Como en los años 50, todo el empolvado establishment político -menos los tres diputados comunistas- se dio cita en el centro cultural del palacio presidencial de La Moneda -un subterráneo hermético, a salvo de bombas y terroristas- para escuchar el «Discurso a las Américas», con que Obama cumpliría su promesa de «una nueva asociación entre iguales» con su ahora bastante encogido patio trasero. Y el mensaje consistió, en lo medular, en dos cosas: 1. Estados Unidos facilitará (no se comprometió a financiar) el intercambio anual de cien mil estudiantes norteamericanos y cien mil latinoamericanos, y 2. Washington seguirá intentando derrocar al gobierno cubano. O sea, otro Cuerpo de Paz, y más agresiones contra la isla revolucionaria.
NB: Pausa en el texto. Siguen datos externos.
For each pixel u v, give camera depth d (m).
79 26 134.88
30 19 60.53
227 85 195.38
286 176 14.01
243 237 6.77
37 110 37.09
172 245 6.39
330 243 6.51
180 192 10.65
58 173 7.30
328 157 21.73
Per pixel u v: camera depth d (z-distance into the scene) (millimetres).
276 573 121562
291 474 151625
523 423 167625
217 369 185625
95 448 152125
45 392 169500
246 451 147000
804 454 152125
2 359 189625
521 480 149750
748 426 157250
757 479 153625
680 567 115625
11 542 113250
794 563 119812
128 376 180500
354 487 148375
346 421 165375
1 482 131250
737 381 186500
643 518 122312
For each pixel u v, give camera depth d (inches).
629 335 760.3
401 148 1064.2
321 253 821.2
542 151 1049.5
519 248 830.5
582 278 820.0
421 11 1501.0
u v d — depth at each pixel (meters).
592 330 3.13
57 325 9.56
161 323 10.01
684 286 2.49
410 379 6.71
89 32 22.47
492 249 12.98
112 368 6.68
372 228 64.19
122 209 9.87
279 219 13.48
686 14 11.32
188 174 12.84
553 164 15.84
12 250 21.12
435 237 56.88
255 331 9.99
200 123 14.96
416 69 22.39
Un detalle protocolar: cuando el discurso de Obama empezó a deslizarse hacia párrafos tipo «así como defendemos la democracia dentro de nuestras fronteras, comprometámonos a hacerlo en todo el hemisferio», la cámara de la televisión oficial de Chile abruptamente hizo un plano cerrado de las visiblemente incómodas embajadoras de Nicaragua, Maria Luisa Robreto, y de Venezuela, María Lourdes Urbaneja, que ni antes ni después aparecieron en pantalla.
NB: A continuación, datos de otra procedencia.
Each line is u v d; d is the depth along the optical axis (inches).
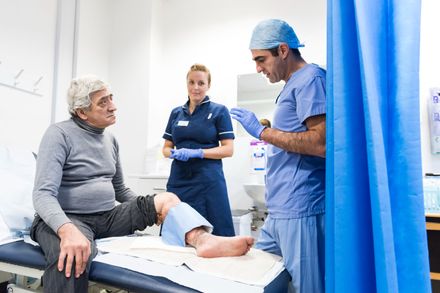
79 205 49.2
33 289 46.3
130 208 52.6
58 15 97.1
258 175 86.4
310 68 41.4
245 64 101.1
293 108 41.7
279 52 42.8
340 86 24.1
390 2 23.8
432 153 80.2
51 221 40.8
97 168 52.1
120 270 37.2
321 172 41.1
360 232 23.2
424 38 82.3
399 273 21.7
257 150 87.1
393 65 23.0
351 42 24.5
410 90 22.1
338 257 23.0
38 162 46.2
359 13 22.6
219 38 105.4
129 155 108.4
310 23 94.0
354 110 24.0
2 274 66.3
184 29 111.2
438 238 63.9
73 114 52.3
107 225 51.8
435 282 65.5
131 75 111.2
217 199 67.4
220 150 68.2
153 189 88.5
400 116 22.2
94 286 46.1
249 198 94.6
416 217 21.6
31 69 88.4
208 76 73.3
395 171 22.4
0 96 80.5
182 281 33.5
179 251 43.1
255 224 88.4
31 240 48.7
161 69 113.5
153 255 41.4
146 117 107.0
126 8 114.4
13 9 83.7
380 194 21.1
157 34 112.3
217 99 103.0
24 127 86.3
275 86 97.3
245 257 41.2
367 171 23.6
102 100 51.1
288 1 97.2
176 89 111.1
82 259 37.7
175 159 68.7
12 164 61.7
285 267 39.4
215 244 41.2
Lo demás fueron las mismas viejas frases acerca de la unidad entre «las Américas», la democracia, los derechos humanos, la superación de la pobreza, pero sin un sólo anuncio concreto, salvo decir que este nuevo intento de detener los cambios revolucionarios sería más ambicioso que la Alianza para el Progreso, barrera de John Kennedy al ejemplo de la Revolución Cubana. Lo novedoso fue que aparte de Cuba, Obama se cuidara de mencionar críticamente a algún otro país como participante del «eje del mal», como esperaban algunos. Sólo mencionó a los «buenos», y así, en su mapita, América Latina se redujo a Chile, México, Perú, Colombia, El Salvador, Panamá y Brasil, este último frecuentemente citado quien sabe por qué, y que sin duda no acepta el papel de perrito poodle que parece gustarle al grupo que dirige Chile.

Nadie, ni Obama ni Piñera, se atrevió a resucitar como modelo de integración al Alca, el Acuerdo de Libre Comercio de las Américas, sepultado en Mar del Plata en 2006, por los mismos países que Obama ignoró en Santiago. Pero Piñera se subió encantado al tren norteamericano del «hemisferio», y acotó que se debe concretar «un continente como siempre lo hemos soñado: de Alaska a la Patagonia«. Como precursores de tal idea identificó arbitrariamente a Jefferson, O’Higgins y San Martín, y omitió -correctamente- a Simón Bolívar y José Martí, que se salvaron así de caer en el saco pro-imperialista inventado por el mandatario chileno.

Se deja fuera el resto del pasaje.